**Object correspondence data:**

----------------------------------------

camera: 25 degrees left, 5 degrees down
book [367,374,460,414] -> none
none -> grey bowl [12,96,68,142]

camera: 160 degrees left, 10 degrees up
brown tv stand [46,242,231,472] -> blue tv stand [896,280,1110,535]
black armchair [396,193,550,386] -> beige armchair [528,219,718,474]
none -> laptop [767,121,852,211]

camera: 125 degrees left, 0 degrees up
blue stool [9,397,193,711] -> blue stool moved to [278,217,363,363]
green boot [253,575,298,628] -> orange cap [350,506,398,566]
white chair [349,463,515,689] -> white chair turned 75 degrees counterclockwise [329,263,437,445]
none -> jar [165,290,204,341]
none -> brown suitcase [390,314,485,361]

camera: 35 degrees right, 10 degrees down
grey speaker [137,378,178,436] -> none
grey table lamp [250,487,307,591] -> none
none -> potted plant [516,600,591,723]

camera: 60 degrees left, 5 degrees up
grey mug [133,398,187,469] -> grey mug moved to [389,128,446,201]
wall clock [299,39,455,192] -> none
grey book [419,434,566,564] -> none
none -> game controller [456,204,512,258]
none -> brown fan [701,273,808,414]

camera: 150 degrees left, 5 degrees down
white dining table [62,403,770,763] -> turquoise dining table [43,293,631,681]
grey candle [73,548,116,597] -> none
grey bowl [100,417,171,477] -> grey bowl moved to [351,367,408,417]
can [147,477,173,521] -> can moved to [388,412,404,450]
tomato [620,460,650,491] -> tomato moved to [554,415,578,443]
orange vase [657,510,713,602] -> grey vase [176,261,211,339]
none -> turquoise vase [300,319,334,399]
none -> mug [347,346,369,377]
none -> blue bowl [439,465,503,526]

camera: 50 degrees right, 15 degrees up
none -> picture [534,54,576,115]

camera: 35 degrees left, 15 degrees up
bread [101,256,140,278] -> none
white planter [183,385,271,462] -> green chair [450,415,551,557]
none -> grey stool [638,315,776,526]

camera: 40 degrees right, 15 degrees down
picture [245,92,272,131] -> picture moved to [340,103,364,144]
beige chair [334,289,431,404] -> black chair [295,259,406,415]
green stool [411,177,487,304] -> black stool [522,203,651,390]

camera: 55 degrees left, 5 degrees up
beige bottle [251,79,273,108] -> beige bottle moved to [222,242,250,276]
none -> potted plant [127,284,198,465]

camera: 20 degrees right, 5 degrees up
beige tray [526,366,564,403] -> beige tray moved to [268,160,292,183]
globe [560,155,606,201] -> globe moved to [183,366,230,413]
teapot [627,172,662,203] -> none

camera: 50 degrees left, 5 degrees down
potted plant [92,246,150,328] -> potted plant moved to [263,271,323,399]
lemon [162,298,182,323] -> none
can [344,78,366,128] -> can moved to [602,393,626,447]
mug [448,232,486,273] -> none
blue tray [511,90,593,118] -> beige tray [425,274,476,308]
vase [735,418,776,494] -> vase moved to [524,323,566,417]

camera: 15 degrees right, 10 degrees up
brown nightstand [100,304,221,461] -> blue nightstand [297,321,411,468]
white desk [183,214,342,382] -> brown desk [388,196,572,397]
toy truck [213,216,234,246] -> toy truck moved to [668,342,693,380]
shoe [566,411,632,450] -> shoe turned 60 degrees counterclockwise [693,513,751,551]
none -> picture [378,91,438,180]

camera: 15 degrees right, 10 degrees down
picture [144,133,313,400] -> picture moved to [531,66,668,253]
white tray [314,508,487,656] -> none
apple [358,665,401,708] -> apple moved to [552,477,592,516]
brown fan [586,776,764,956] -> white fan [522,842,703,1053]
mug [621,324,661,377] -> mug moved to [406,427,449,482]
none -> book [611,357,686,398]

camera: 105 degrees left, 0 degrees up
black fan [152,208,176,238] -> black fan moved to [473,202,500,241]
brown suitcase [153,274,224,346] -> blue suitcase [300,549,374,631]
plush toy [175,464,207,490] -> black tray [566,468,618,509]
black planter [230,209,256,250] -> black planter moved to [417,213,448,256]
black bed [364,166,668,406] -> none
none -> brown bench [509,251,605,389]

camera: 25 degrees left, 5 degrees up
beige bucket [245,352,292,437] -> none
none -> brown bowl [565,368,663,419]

----------------------------------------

**WHAT THE TASK ASKS:**
The records above must be written out again exactly.

**EXERCISE OUTPUT:**
camera: 25 degrees left, 5 degrees down
book [367,374,460,414] -> none
none -> grey bowl [12,96,68,142]

camera: 160 degrees left, 10 degrees up
brown tv stand [46,242,231,472] -> blue tv stand [896,280,1110,535]
black armchair [396,193,550,386] -> beige armchair [528,219,718,474]
none -> laptop [767,121,852,211]

camera: 125 degrees left, 0 degrees up
blue stool [9,397,193,711] -> blue stool moved to [278,217,363,363]
green boot [253,575,298,628] -> orange cap [350,506,398,566]
white chair [349,463,515,689] -> white chair turned 75 degrees counterclockwise [329,263,437,445]
none -> jar [165,290,204,341]
none -> brown suitcase [390,314,485,361]

camera: 35 degrees right, 10 degrees down
grey speaker [137,378,178,436] -> none
grey table lamp [250,487,307,591] -> none
none -> potted plant [516,600,591,723]

camera: 60 degrees left, 5 degrees up
grey mug [133,398,187,469] -> grey mug moved to [389,128,446,201]
wall clock [299,39,455,192] -> none
grey book [419,434,566,564] -> none
none -> game controller [456,204,512,258]
none -> brown fan [701,273,808,414]

camera: 150 degrees left, 5 degrees down
white dining table [62,403,770,763] -> turquoise dining table [43,293,631,681]
grey candle [73,548,116,597] -> none
grey bowl [100,417,171,477] -> grey bowl moved to [351,367,408,417]
can [147,477,173,521] -> can moved to [388,412,404,450]
tomato [620,460,650,491] -> tomato moved to [554,415,578,443]
orange vase [657,510,713,602] -> grey vase [176,261,211,339]
none -> turquoise vase [300,319,334,399]
none -> mug [347,346,369,377]
none -> blue bowl [439,465,503,526]

camera: 50 degrees right, 15 degrees up
none -> picture [534,54,576,115]

camera: 35 degrees left, 15 degrees up
bread [101,256,140,278] -> none
white planter [183,385,271,462] -> green chair [450,415,551,557]
none -> grey stool [638,315,776,526]

camera: 40 degrees right, 15 degrees down
picture [245,92,272,131] -> picture moved to [340,103,364,144]
beige chair [334,289,431,404] -> black chair [295,259,406,415]
green stool [411,177,487,304] -> black stool [522,203,651,390]

camera: 55 degrees left, 5 degrees up
beige bottle [251,79,273,108] -> beige bottle moved to [222,242,250,276]
none -> potted plant [127,284,198,465]

camera: 20 degrees right, 5 degrees up
beige tray [526,366,564,403] -> beige tray moved to [268,160,292,183]
globe [560,155,606,201] -> globe moved to [183,366,230,413]
teapot [627,172,662,203] -> none

camera: 50 degrees left, 5 degrees down
potted plant [92,246,150,328] -> potted plant moved to [263,271,323,399]
lemon [162,298,182,323] -> none
can [344,78,366,128] -> can moved to [602,393,626,447]
mug [448,232,486,273] -> none
blue tray [511,90,593,118] -> beige tray [425,274,476,308]
vase [735,418,776,494] -> vase moved to [524,323,566,417]

camera: 15 degrees right, 10 degrees up
brown nightstand [100,304,221,461] -> blue nightstand [297,321,411,468]
white desk [183,214,342,382] -> brown desk [388,196,572,397]
toy truck [213,216,234,246] -> toy truck moved to [668,342,693,380]
shoe [566,411,632,450] -> shoe turned 60 degrees counterclockwise [693,513,751,551]
none -> picture [378,91,438,180]

camera: 15 degrees right, 10 degrees down
picture [144,133,313,400] -> picture moved to [531,66,668,253]
white tray [314,508,487,656] -> none
apple [358,665,401,708] -> apple moved to [552,477,592,516]
brown fan [586,776,764,956] -> white fan [522,842,703,1053]
mug [621,324,661,377] -> mug moved to [406,427,449,482]
none -> book [611,357,686,398]

camera: 105 degrees left, 0 degrees up
black fan [152,208,176,238] -> black fan moved to [473,202,500,241]
brown suitcase [153,274,224,346] -> blue suitcase [300,549,374,631]
plush toy [175,464,207,490] -> black tray [566,468,618,509]
black planter [230,209,256,250] -> black planter moved to [417,213,448,256]
black bed [364,166,668,406] -> none
none -> brown bench [509,251,605,389]

camera: 25 degrees left, 5 degrees up
beige bucket [245,352,292,437] -> none
none -> brown bowl [565,368,663,419]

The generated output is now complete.